Recommended Reading: This important essay from Gayle Branedis at The Rumpus on our cultural obsession with women’s thighs.
Thunder Thighs
“He says, ‘their hearts should be burned.’”
Jeff Sharlet traveled to Russia because he “wanted to see what ordinary LGBT life was like in a nation whose leaders have decided that ‘homosexualism’ is a threat to its ‘sexual sovereignty.’” What he found was unsettling and terrifying, but the courage of the LGBT community members he interviewed is also incredibly inspiring. Set aside time to read this one. It’s essential.
Writerly Advice
We’ve covered the Atlantic series By Heart a number of times before. In the latest edition, Angela Flournoy makes a case for writing about what you don’t know. Pair with Toni Jordan’s Millions essay on “the ideas behind fiction.”
The Good Kind of Bad
In a Simpsons episode from the late nineties, Lisa Simpson, concerned that her mental skills may be deteriorating, manages to finagle her way onto a local TV news broadcast, where she urges the residents of Springfield to read two books: To Kill a Mockingbird and Harriet the Spy. At first glance, the two novels might not seem to have that much in common, but as Anna Holmes argues in a blog post for The New Yorker, the books share “ideas about the complexity, sophistication, and occasional wickedness of young girls’ imaginations.” (You could also read our own Garth Risk Hallberg on Malcolm Gladwell and To Kill a Mockingbird.)
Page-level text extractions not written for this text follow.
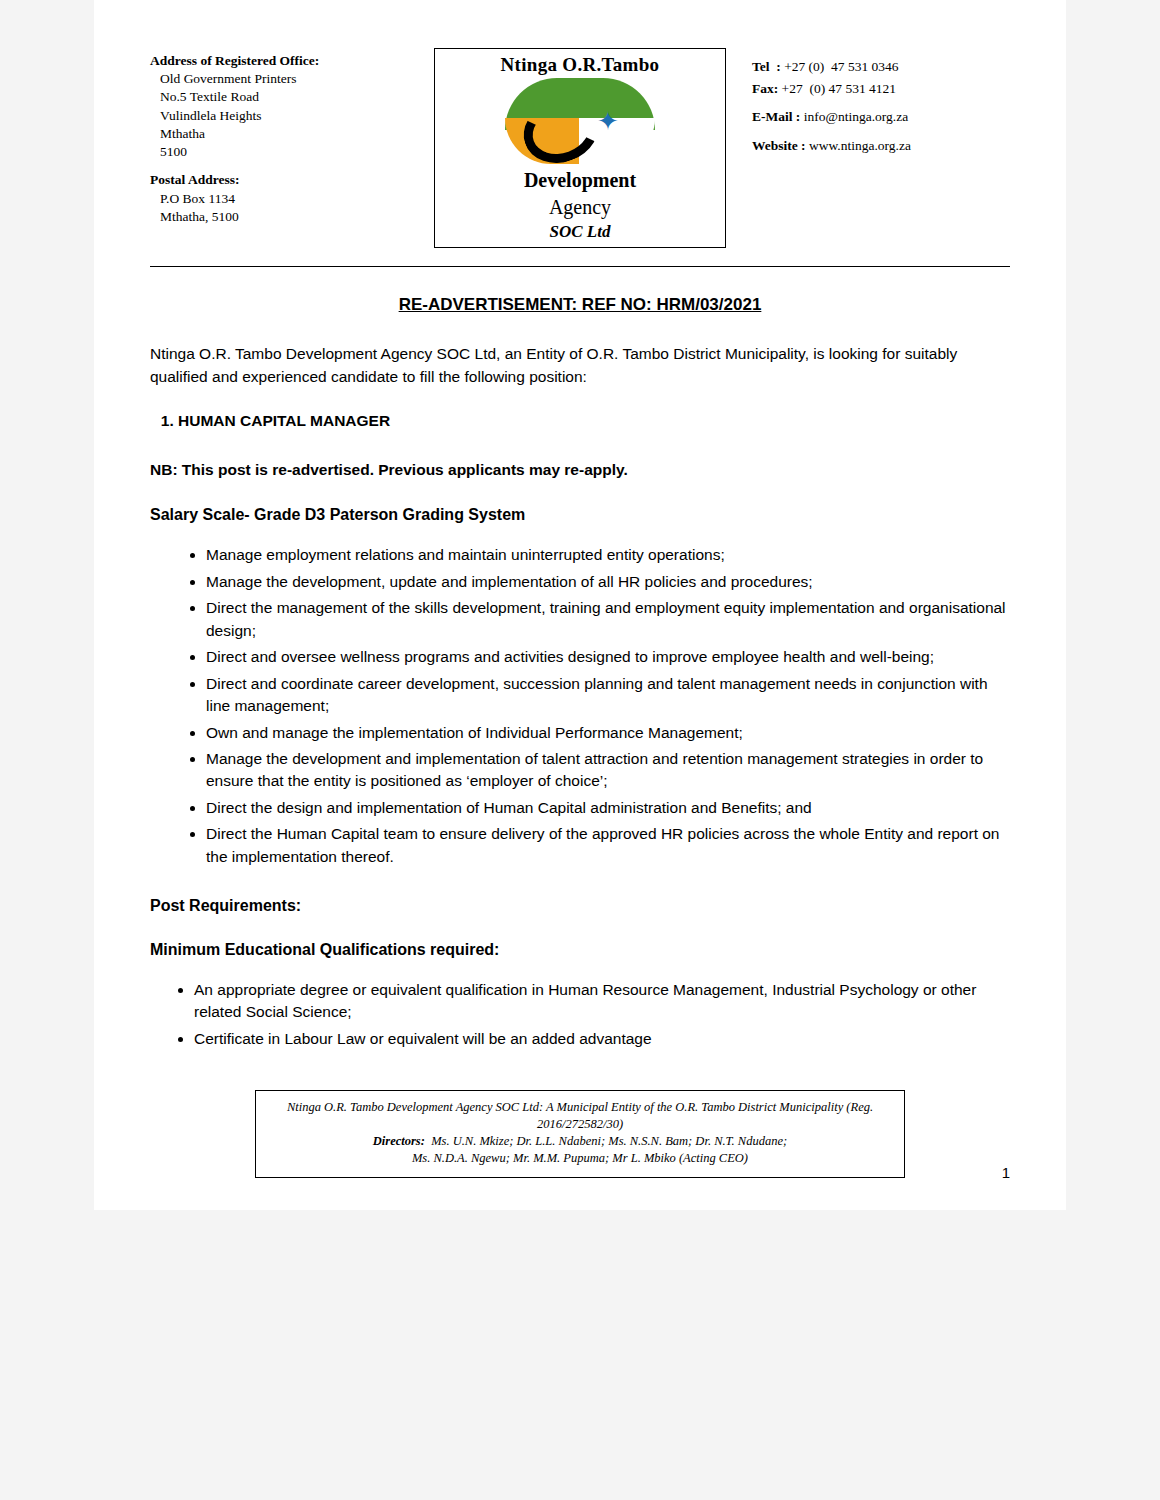Address of Registered Office:
Old Government Printers
No.5 Textile Road
Vulindlela Heights
Mthatha
5100
Postal Address:
P.O Box 1134
Mthatha, 5100
Ntinga O.R.Tambo
✦
Development
Agency
SOC Ltd
Tel : +27 (0) 47 531 0346
Fax: +27 (0) 47 531 4121
E-Mail : info@ntinga.org.za
Website : www.ntinga.org.za
RE-ADVERTISEMENT: REF NO: HRM/03/2021
Ntinga O.R. Tambo Development Agency SOC Ltd, an Entity of O.R. Tambo District Municipality, is looking for suitably qualified and experienced candidate to fill the following position:
HUMAN CAPITAL MANAGER
NB: This post is re-advertised. Previous applicants may re-apply.
Salary Scale- Grade D3 Paterson Grading System
Manage employment relations and maintain uninterrupted entity operations;
Manage the development, update and implementation of all HR policies and procedures;
Direct the management of the skills development, training and employment equity implementation and organisational design;
Direct and oversee wellness programs and activities designed to improve employee health and well-being;
Direct and coordinate career development, succession planning and talent management needs in conjunction with line management;
Own and manage the implementation of Individual Performance Management;
Manage the development and implementation of talent attraction and retention management strategies in order to ensure that the entity is positioned as ‘employer of choice’;
Direct the design and implementation of Human Capital administration and Benefits; and
Direct the Human Capital team to ensure delivery of the approved HR policies across the whole Entity and report on the implementation thereof.
Post Requirements:
Minimum Educational Qualifications required:
An appropriate degree or equivalent qualification in Human Resource Management, Industrial Psychology or other related Social Science;
Certificate in Labour Law or equivalent will be an added advantage
Ntinga O.R. Tambo Development Agency SOC Ltd: A Municipal Entity of the O.R. Tambo District Municipality (Reg. 2016/272582/30)
Directors: Ms. U.N. Mkize; Dr. L.L. Ndabeni; Ms. N.S.N. Bam; Dr. N.T. Ndudane;
Ms. N.D.A. Ngewu; Mr. M.M. Pupuma; Mr L. Mbiko (Acting CEO)
1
Nancy Drew and the Not-So-Secret Ghostwriters
Out There
Some writers find their voices by heading off to Europe. Others (like Thoreau in Walden) head off to the woods instead. At The Rumpus, David Biespiel writes about the year he moved to Vermont, and what it meant to see himself as “leaning into” his youth. Pair with our own Anne K. Yoder on Ken Kesey and the Oregon coast.